PONTEDERA. Uno, due. Un tasto, una leva su una consolle di comandi elettronici. I tiranti che si abbassano, le paratoie si sollevano. Se non fosse per quella lastra marrone, quel groviglio di fango e tronchi che scorre verso il mare, Maurizio e Giovanni sembrerebbero i registi di un grande acquapark. In fondo, lungo gli argini, domenica si sono assiepati un sacco di curiosi. Con i telefonini riprendevano l’Arno che aveva cambiato strada, che rimbombava di spruzzi in fondo alle cascate artificiali. Se non fosse che qui scorre tutto ogni volta sul filo dei centimetri e «tutto deve essere calcolato in ogni minimo dettaglio», dice Giovanni Massini, direttore della Difesa del suolo e della Protezione civile toscana, questi due uomini in pettorina arancione che camminano sul ponte della diga sembrerebbero gli artefici di un gioco d’acqua. Anche se è un gioco da 550 metri cubi al secondo e serve a «domare la bestia».
Perché Maurizio Curci e Giovanni Marchese sono i sorveglianti idraulici dello Scolmatore di Pontedera, uomini del Genio civile, e da domenica anche i tecnici che hanno salvato Pisa dalla piena. I guardiani dell’Arno. Sono stati loro ad aprire le barriere e a far defluire un po’ di forza del fiume verso il canale artificiale costruito più di trent’anni fa ma entrato in funzione solo da una ventina. Una ferita nella terra alta un metro che corre per chilometri verso il mare fino a Calambrone. Un fosso scavato per deviare il corso del fiume più importante della Toscana. Il bivio dello Scolmatore è su un’ansa che sfiora la città della Piaggio. L’ultima volta l’hanno attivato nel 2014, ma il fiume non era lo stesso. Due giorni fa - avevano avvertito i meteorologi - c’erano condizioni simili a quelle del 1966. L’anno dell’alluvione.
«Lo Scolmatore è stato progettato per aprirsi in automatico, quando la portata raggiunge un certo livello – spiega Massini – I bilancieri non reggono la spinta e sollevano le barriere». Ma domenica attendere sarebbe stato un rischio. L’Arno ruggisce. A Firenze, intorno alle 13, passa dagli Uffizi con una portata di 2148 metri cubi al secondo, pochi chilometri più giù, a Signa, gli idrometri ne registrano 2028. In diminuzione, ma non abbastanza. Non può bastare certo da sola la cassa di espansione a San Miniato. Pisa vive col fiato sospeso. L’esondazione è uno spettro concreto, atteso nella notte.

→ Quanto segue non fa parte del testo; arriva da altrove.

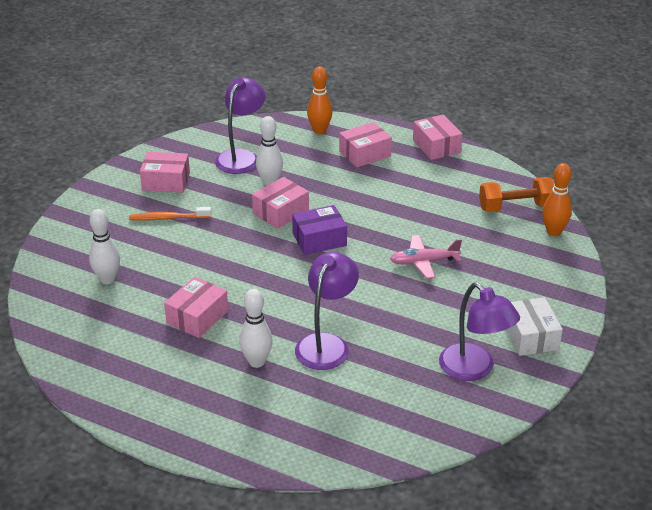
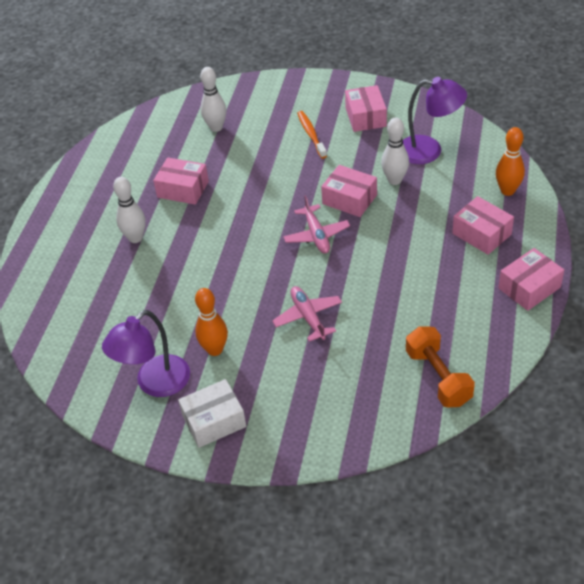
camera: 80 degrees right, 10 degrees up
(319, 239) = (316, 235): purple box -> pink plane
(326, 344) = (167, 275): purple lamp -> none
(553, 232) = (404, 419): orange bowling pin -> orange bowling pin (215, 350)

Se il fiume arrivasse così, le paratie montate alle spallette sui lungarni dai parà verrebbero travolte. «Alle 15.30 aveva raggiunto 6 metri e 84, 34 centimetri oltre il massimo livello di allerta. Abbiamo dovuto prendere una decisione». Non un banale automatismo. «Il sollevamento va calibrato: aprire le porte all’Arno in fretta avrebbe potuto solo deviare un’alluvione da una zona all’altra». Salvare Pisa, ma sacrificare la Valdera. Anche perché, per ora, se lo Scolmatore riesce a placare i ruggiti dell’Arno, non può addomesticarli. Progettato per assorbire 1400 metri cubi al secondo, riesce a scaricarne solo 700. Dopo 10 milioni spesi per “armare” la foce, ne serviranno 14 per rinforzarlo e alzare gli argini.

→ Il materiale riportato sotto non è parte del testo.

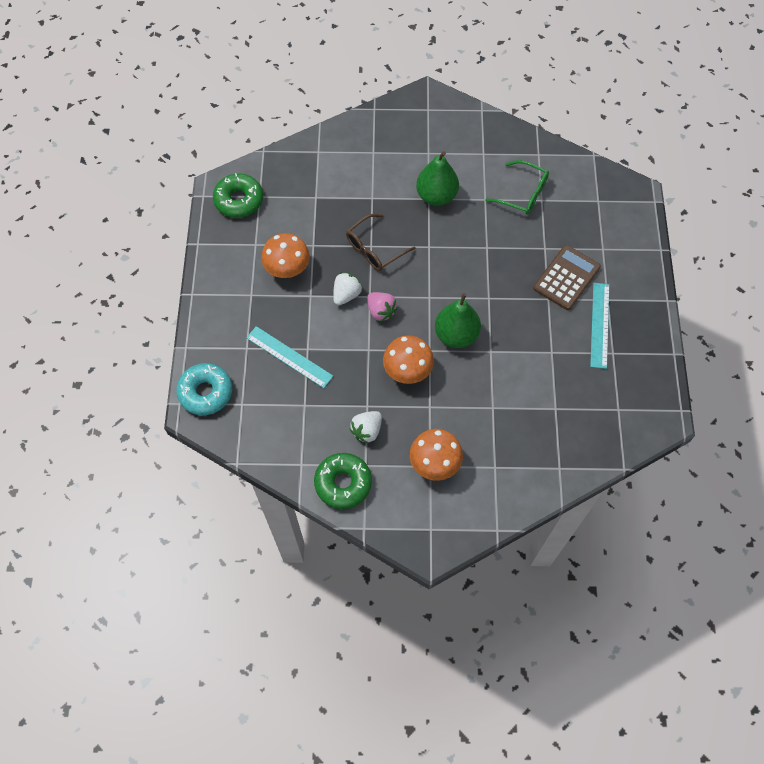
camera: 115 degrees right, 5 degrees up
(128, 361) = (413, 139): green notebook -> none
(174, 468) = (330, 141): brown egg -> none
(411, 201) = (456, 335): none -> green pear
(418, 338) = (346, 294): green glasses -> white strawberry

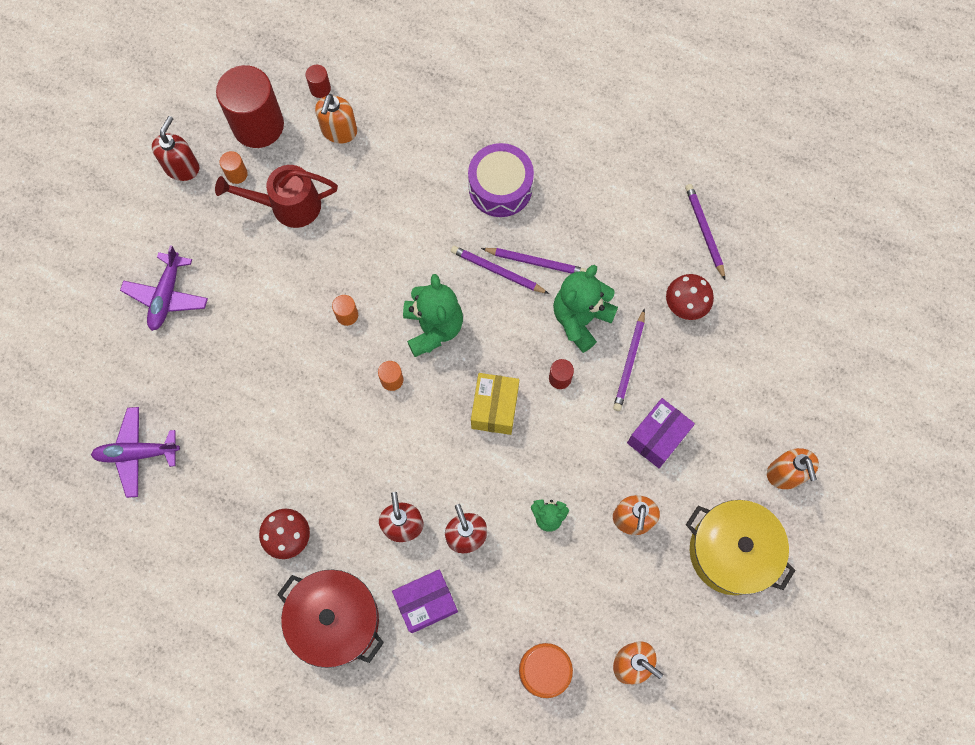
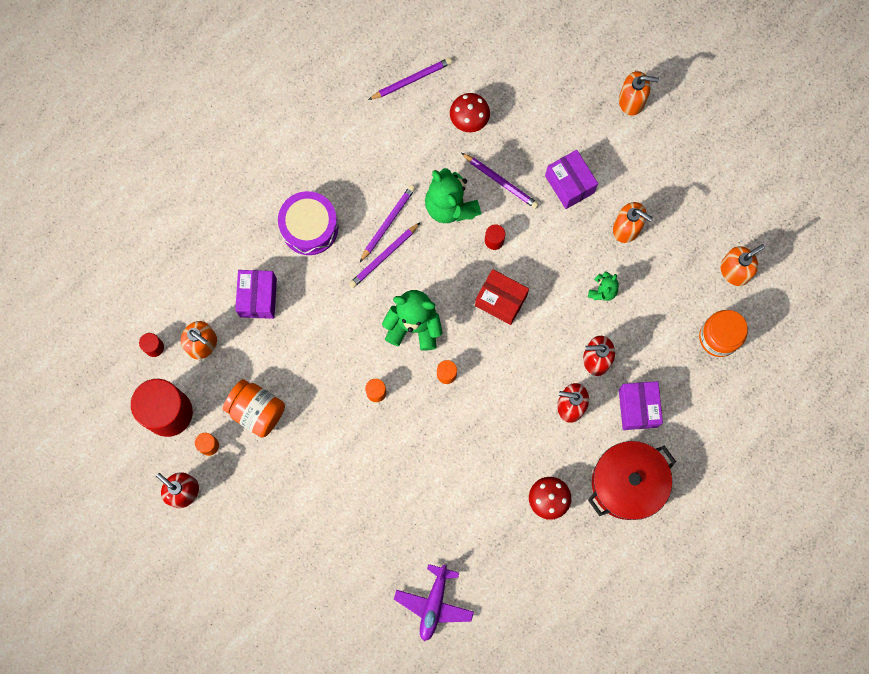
camera: 70 degrees left, 5 degrees up
(167, 296) = (301, 539): purple plane -> none
(287, 206) = (256, 411): red watering can -> orange jar
(406, 165) = (258, 298): none -> purple box
(494, 408) = (500, 300): yellow box -> red box
(704, 231) = (411, 80): purple pencil -> purple pencil turned 150 degrees clockwise
(731, 551) = (677, 164): yellow pot -> none

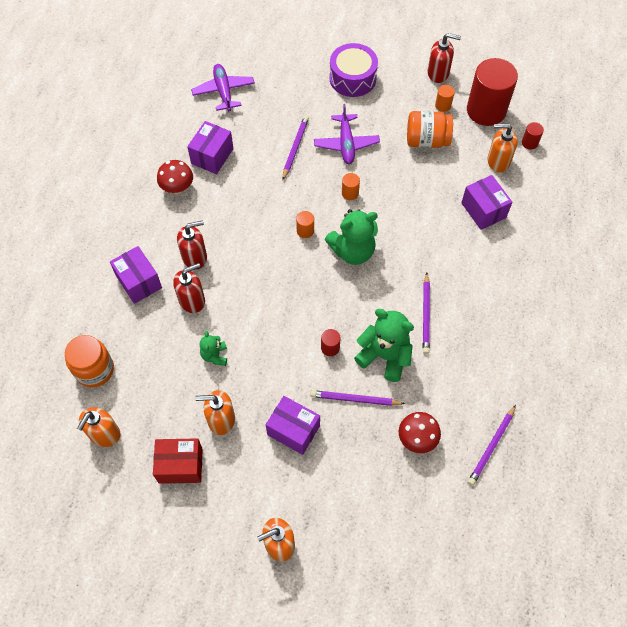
camera: 150 degrees right, 15 degrees down
(309, 227) = (484, 279): purple drum -> purple drum (352, 78)
(343, 455) = (346, 144): none -> purple plane
(384, 256) = (411, 288): purple pencil -> purple pencil (295, 148)
(492, 520) = (212, 156): none -> purple box
(500, 300) = (295, 304): red box -> red box (180, 465)
(627, 483) = (121, 227): red pot -> none

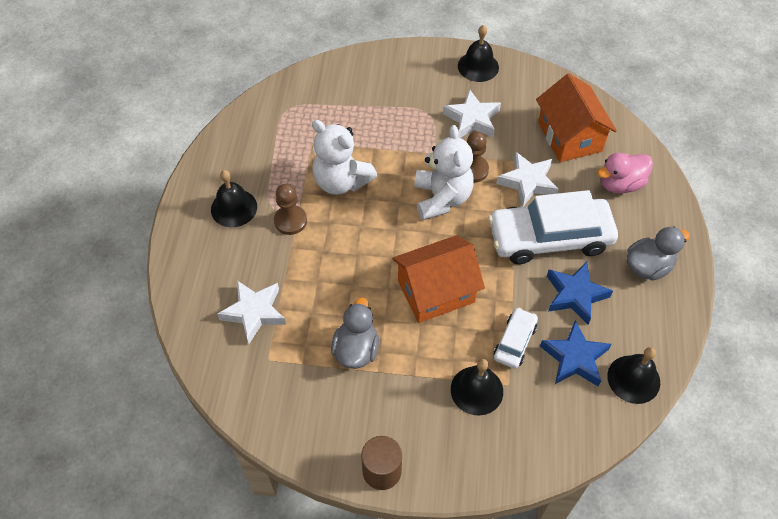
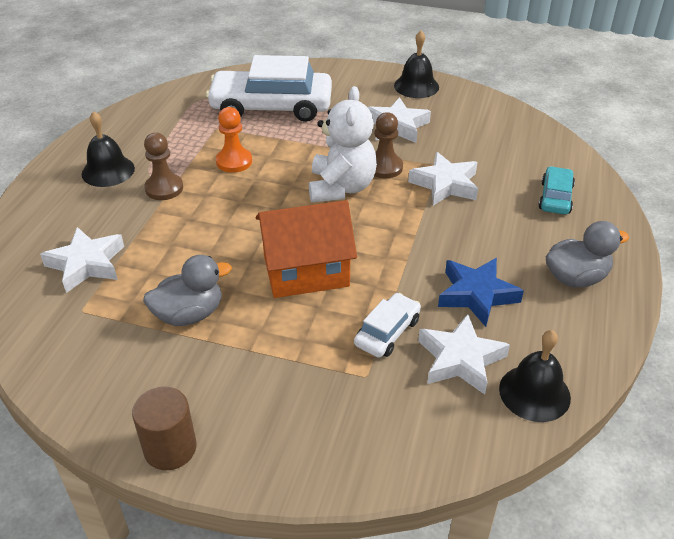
camera: 10 degrees right, 15 degrees down
(341, 181) = (234, 161): white teddy bear -> orange pawn
(356, 349) = (189, 314): grey duck -> grey duck turned 45 degrees clockwise
(476, 390) = (323, 376): black bell -> none
(549, 238) = (458, 236): white car -> white car (271, 107)
(569, 136) = (504, 151): orange house -> none
(574, 358) = (460, 359): blue star -> white star
(620, 184) = (555, 197): pink duck -> turquoise car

L’Arno fa ancora paura. Firenze ha scoperto ieri la ferita più grande lasciata da un passaggio che sembrava averla risparmiata: una voragine nascosta sotto il lungarno Diaz, a un passo da Ponte Vecchio, simile a quella che la sfregiò nel 2016. Il fiume ha scavato come un bruco per mesi. L’hanno scoperta i vigili del fuoco per caso, arrivati per una fuga di gas. Ma tutta la Toscana conta i danni. In stato di emergenza, il maltempo l’ha privata di uno dei suoi gioielli naturali. Una tromba d’aria ha abbattuto mille pini alla Feniglia, la spiaggia simbolo dell’Argentario.